Our Assets: Regional Hardware/Networking Assets

Children’s Mercy Hospitals

The Core of Genetic Research, directed by Dr. Shui Qing Ye, is equipped with a compute cluster (Advanced Computer Clustering, Inc., Kansas City, KS).  There is one head node with six compute nodes installed in a dedicated rack with room for several more nodes. It comprises a 96-core cluster with 384GB of DDR3 RAM and 48TB SATA hard drives (6 x dual 8-core Intel Xeon E5-2670 “Sandy Bridge” 2.6GHz processors), Quantum SuperLoader3 2U 16 tape library for backups. It is located within a dedicated data center with environmental controls, conditioned power, and hospital emergency back-up power. Deployed on the cluster are the latest versions of GATK, CASAVA, Bowtie, TopHat, Cufflinks, R with CummeRbund, Python with NumPy and SciPy, BreakDancer, Plink, and Haploview software applications.

Center for Pediatric Genomic Medicine, directed by Neil Miller, has five full time bioinformatics/IT staff.  The Center’s compute resources are located within a dedicated data center with environmental controls, 15 tons of air conditioning, conditioned power, hospital emergency back-up power and 45kVa UPS capability. The compute resources comprise a 608-core Linux compute cluster with 6TB of DDR3 RAM and 20TB SATA hard drives (20 x 12-core Intel Xeon X5670, 8 x 16-core Intel Xeon E5-2650 and 12 x 20-core Intel Xeon E5-2660 ), redundant head nodes (12-core Intel Xeon X5670 with 48GB RAM and 500GB SATA drive), a pipeline server (12-core Intel Xeon X5670 with 96GB RAM and 1TB SATA hard drive), Isilon X400 storage system with 810TB usable capacity, SGI Infinite Storage Gateway disaster recovery and backup appliance with 160TB usable capacity, Spectra Logic T950 tape library with 2.4PB uncompressed usable capacity, redundant web servers (12-core Intel Xeon X5670 with 48GB RAM and 500GB SATA drive), and database server (12-core Intel Xeon X5670 with 96GB RAM and 16TB SATA drives) on which are deployed the LIMS, GATK, GSNAP, CASAVA, SSAGA, CMH variant warehouse, RUNES and VIKING software systems. The data center is adjacent to the room housing the DNA sequencers, which also features environmental controls to maintain ambient temperature at 65 degrees C, conditioned power, hospital emergency back-up power and substantial UPS capability.

Kansas State University

Beocat/Institute for Computational Research in Engineering and Science
Daniel Andresen, dan@ksu.edu, 785‐532‐7914
http://www.beocat.cis.ksu.edu

One of the largest academic research clusters in Kansas, Beocat consists of approximately 2PB of storage and ~3100 processor cores on machines ranging from dual‐processor Xeons with 128GB RAM to six 80‐core Xeons with 1TB RAM connected by 40Gbps QDR Infiniband. Beocat acts as the central computing resource for multiple departments across campus, and heavy users can “buy in” through adding computational or personnel resources for the cluster. Any researcher in the state of Kansas can access Beocat for free.

KSU Bioinformatics Center
Sue Brown, Sjbrown@ksu.edu, 785‐532‐3935
http://bioinformatics.k‐state.edu

Provides training and support for genomics, transcriptomics, and NGS approaches to address biological questions. As the US‐certified service center for BioNano Genomics, we produce genome physical maps based on imaging of ultra‐long DNA molecules.

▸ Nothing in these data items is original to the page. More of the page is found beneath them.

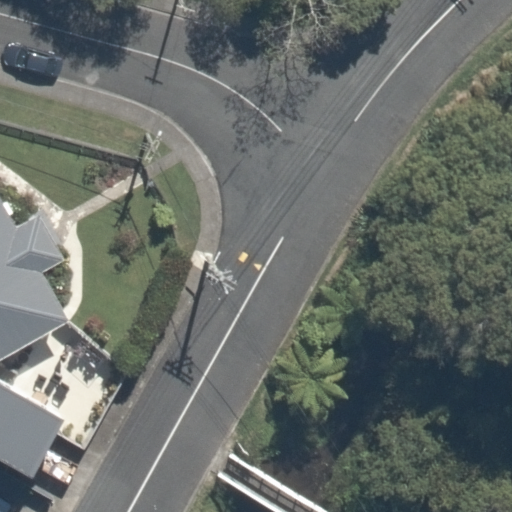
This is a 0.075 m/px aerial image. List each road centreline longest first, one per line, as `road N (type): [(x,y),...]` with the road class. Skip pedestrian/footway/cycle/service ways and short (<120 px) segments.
road 1 (residential): [(322,176),(123,511)]
road 2 (residential): [(0,15),(214,80),(322,176)]
road 3 (residential): [(462,0),(366,104),(322,176)]
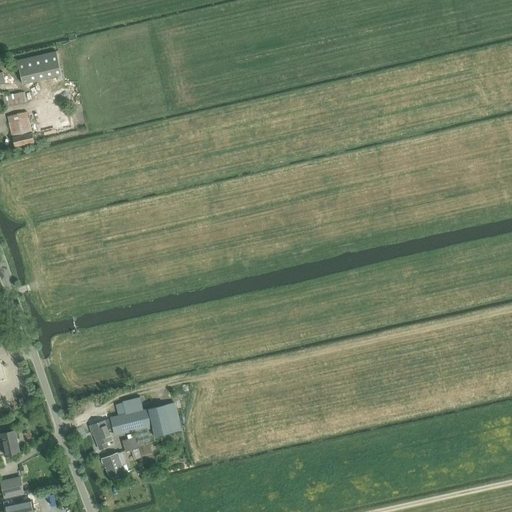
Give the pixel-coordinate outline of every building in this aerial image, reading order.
[(23,84),(62,75),(57,52),(18,61),(23,84)] [(5,108),(25,104),(25,102),(27,102),(25,92),(23,93),(23,92),(2,96),(5,108)] [(14,147),(34,142),(27,113),(7,118),(14,147)] [(8,393),(0,396),(0,402),(2,407),(12,404),(8,393)] [(120,416),(111,418),(115,435),(134,430),(137,443),(150,440),(147,427),(153,425),(155,437),(181,431),(174,403),(144,410),(141,397),(116,403),(120,416)] [(106,442),(112,440),(109,433),(112,432),(109,419),(105,421),(104,421),(90,426),(92,432),(93,431),(100,450),(108,447),(106,442)] [(0,436),(4,456),(19,452),(14,431),(0,434),(0,436)] [(122,441),(126,452),(138,448),(135,437),(128,439),(122,441)] [(121,465),(126,464),(122,453),(117,454),(102,459),(104,465),(106,464),(111,478),(124,473),(121,465)] [(14,479),(16,489),(9,490),(10,496),(24,493),(20,477),(14,479)] [(7,506),(7,511),(33,511),(31,501),(7,506)]
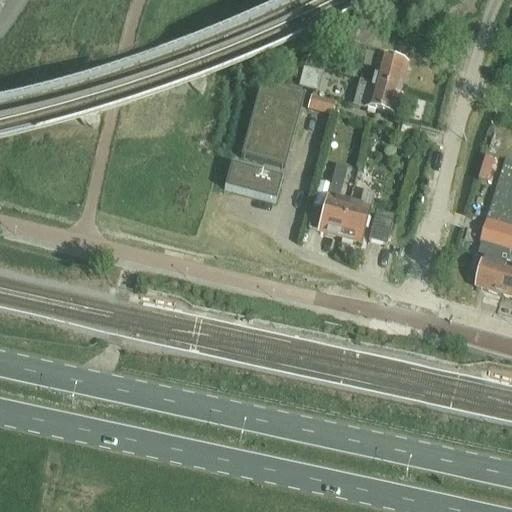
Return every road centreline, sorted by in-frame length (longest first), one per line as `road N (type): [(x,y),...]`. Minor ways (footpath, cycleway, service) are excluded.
road 1 (primary): [(511,478),(0,365)]
road 2 (primary): [(0,414),(438,511)]
road 3 (unclassified): [(409,321),(496,0)]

Saint Luke’s Health System

Biostatistics Core within the Cardiovascular Research Center at MAHI (SLH), which currently includes 12 statisticians (3 with doctorates, 9 with master’s degrees), has extensive experience in the analysis of clinical and health services data.  The statisticians are highly versed in issues pertaining to observational data, including selection bias, missing data, propensity and instrumental variable models, latent class and variable analyses, Bayesian analyses, multivariable and hierarchical modeling, multiple imputation, etc. A thorough assessment of potential biases is essential in every study and often comprises the majority of analytic work. The team stays abreast of current methodological research and has a strong track record of applying new techniques to “real world” problems.  The statisticians have and use state-of-the-art statistical packages, including SAS, SPSS, WinBUGS, R, S-Plus, M-Plus, PASS, STATA, TreeAge, etc. Finally, the statisticians have a strong commitment to working with trainees to enable them to refine their data management and analytic skills under close supervision, a critical step to independence.

University of Kansas

KU Gene Mapping: Genotype Mapping and Structural Genomics

  • Genome Sequencing Core lab in Haworth
  • KINBRE Bioinformatics facility in Haworth

KU RNAi: The Natural History museum DNA sequencing lab, the COBRE genomics sequencing lab and the Genomics center have capabilities in this area.

KU Transcriptomics: Gene expression

  • Genome Sequencing Core lab in Haworth
  • KINBRE Bioinformatics facility in Haworth

KU Epigenomics

  • Genome Sequencing Core lab in Haworth
  • KINBRE Bioinformatics facility in Haworth

KU Biostatistics: The CRMDA quantitative psych facility/core fulfills this function.

KU Applied Bioinformatic Core: The molecular graphics core, CRMDA, and Luke Huan’s laboratory make up about a 75% rating.

KU Large Dataset Capabilities: We have large dataset storage and handling capabilities in the Center for Research Computing and with the Research File Storage system.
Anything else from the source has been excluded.